LG: "Here’s what I learned in 26 years in Congress: Nothing happens without a demand from the people. We spend too much time in the backrooms and the corridors of Washington, D.C., and what happens there. What’s happening in America today is on the streets, in the neighborhoods, in the villages. In the counties across this country, people are organizing and they’re going to make sure that our democracy is preserved."
From The Reading List
WMUR: "Rep. Carol Shea-Porter looks back on history-making career in Congress" — "She started by making history, smashing the glass ceiling in New Hampshire's Congressional delegation as the first woman to represent the Granite State on Capitol Hill. After 12 years of victories and defeats in the politically volatile 1st Congressional District, Democrat Carol Shea-Porter is ready to take a step back."
Chicago Sun-Times: "Rep. Luis Gutierrez delivers farewell address to Congress: Text" — "Rep. Luis Gutierrez, the first Hispanic elected to Congress from Illinois, delivered his farewell address to Congress on Thursday. The Chicago Democrat, whose fourth congressional district was created to comply with the Voting Rights Act, will step down in January after serving in the House for 26 years.
"Gutierrez noted in his remarks the changing nature of his district, which takes in Chicago’s Hispanic populations on the North and South sides of the city.

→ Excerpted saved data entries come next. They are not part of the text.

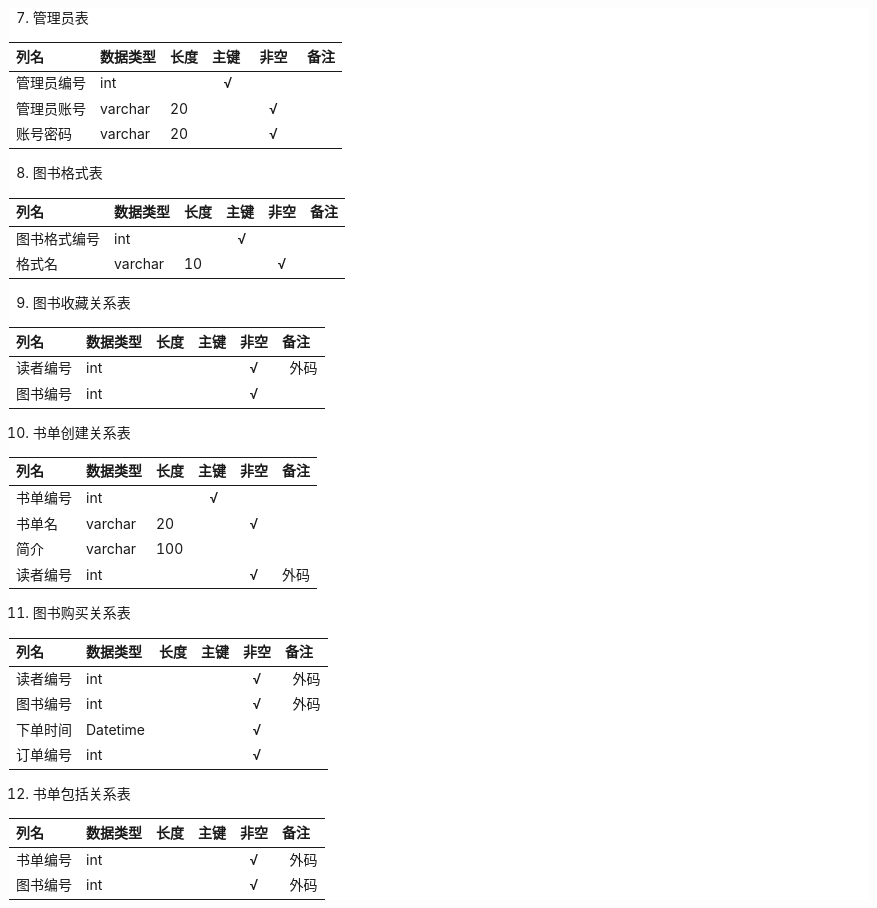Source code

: 7. 管理员表

|   列名         |   数据类型    |   长度               |   主键           |   非空                                 |   备注       |
|:-------------|:----------|:-------------------|:--------------:|:------------------------------------:|:-----------|
| 管理员编号        |  int      |  &nbsp;            |  &nbsp;√       |   &nbsp;                             |   &nbsp;   |
| 管理员账号        | varchar   |                 20 |   &nbsp;       |   √                                  | &nbsp;     |
| 账号密码         |  varchar  |                 20 |  &nbsp;&nbsp;  |  &nbsp; &nbsp; √&nbsp; &nbsp;&nbsp;  | &nbsp;     |  

8. 图书格式表

|   列名         |   数据类型    |   长度               |   主键           |   非空                                 |   备注       |
|:-------------|:----------|:-------------------|:--------------:|:------------------------------------:|:-----------|
| 图书格式编号       |  int      |  &nbsp;            |  &nbsp;√       |   &nbsp;                             |   &nbsp;   |
| 格式名          | varchar   |                 10 |   &nbsp;       |   √                                  | &nbsp;     |  

9. 图书收藏关系表

|    列名          |    数据类型     |    长度                |    主键            |    非空                                  |    备注        |
|:---------------|:------------|:---------------------|:----------------:|:--------------------------------------:|:-------------|
| 读者编号           |   int       |   &nbsp;             | &nbsp; &nbsp;    | √                                      | &nbsp; 外码     |
| 图书编号           | int         |                      |                  | √                                      | &nbsp;       |  

10. 书单创建关系表

|     列名           |     数据类型      |     长度                 |     主键             |     非空                                   |     备注         |
|:-----------------|:--------------|:-----------------------|:------------------:|:----------------------------------------:|:---------------|
|   书单编号           |    int        |    &nbsp;              |    &nbsp;√         |     &nbsp;                               |     &nbsp;     |
|  书单名             |  varchar      |                    20  |                    |  √                                       |  &nbsp;        |
|  简介              |  varchar      |                   100  |                    |                                          |  &nbsp;        |
| 读者编号             | int           |                        |                    | √                                        | 外码             |  

11. 图书购买关系表

|    列名          |    数据类型     |    长度                |    主键            |    非空                                  |    备注        |
|:---------------|:------------|:---------------------|:----------------:|:--------------------------------------:|:-------------|
| 读者编号           |   int       |   &nbsp;             | &nbsp; &nbsp;    | √                                      | &nbsp; 外码     |
| 图书编号           | int         |                      |                  | √                                      | &nbsp; 外码     |
| 下单时间           | Datetime    |                      |                  | √                                      | &nbsp;       |
| 订单编号           | int         |                      |                  | √                                      | &nbsp;       |  

12. 书单包括关系表

|    列名          |    数据类型     |    长度                |    主键            |    非空                                  |    备注        |
|:---------------|:------------|:---------------------|:----------------:|:--------------------------------------:|:-------------|
| 书单编号           |   int       |   &nbsp;             | &nbsp; &nbsp;    | √                                      | &nbsp; 外码     |
| 图书编号           | int         |                      |                  | √                                      | &nbsp; 外码     |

"'When the 4th District was created to give Latinos in Chicago an opportunity to have a voice in Congress, I was the first to win the seat. And while the majority of my constituents then- about 65% — were Latino, but on Election Day, the majority of voters were white.'
"Gutierrez is not retiring from public life; rather, he is just going on to a new chapter. 'My work for America, her immigrants, and the character of our great nation is not done,' he said."
This article was originally published on December 18, 2018.
This segment aired on December 18, 2018.